Segment Start: MATERIAL SUPPLIED

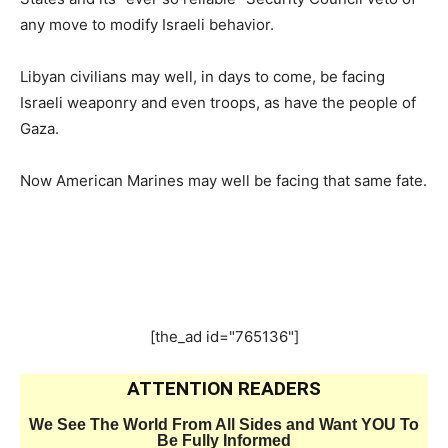
any move to modify Israeli behavior.
Libyan civilians may well, in days to come, be facing
Israeli weaponry and even troops, as have the people of
Gaza.
Now American Marines may well be facing that same fate.
[the_ad id="765136"]
ATTENTION READERS
We See The World From All Sides and Want YOU To
Be Fully Informed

Segment End: MATERIAL SUPPLIED

= PROBLEM DESCRIPTION =
Please quote every line of the listing above word for word, leaving out the pictures.

= WRITTEN RESPONSE =
any move to modify Israeli behavior.
Libyan civilians may well, in days to come, be facing
Israeli weaponry and even troops, as have the people of
Gaza.
Now American Marines may well be facing that same fate.
[the_ad id="765136"]
ATTENTION READERS
We See The World From All Sides and Want YOU To
Be Fully Informed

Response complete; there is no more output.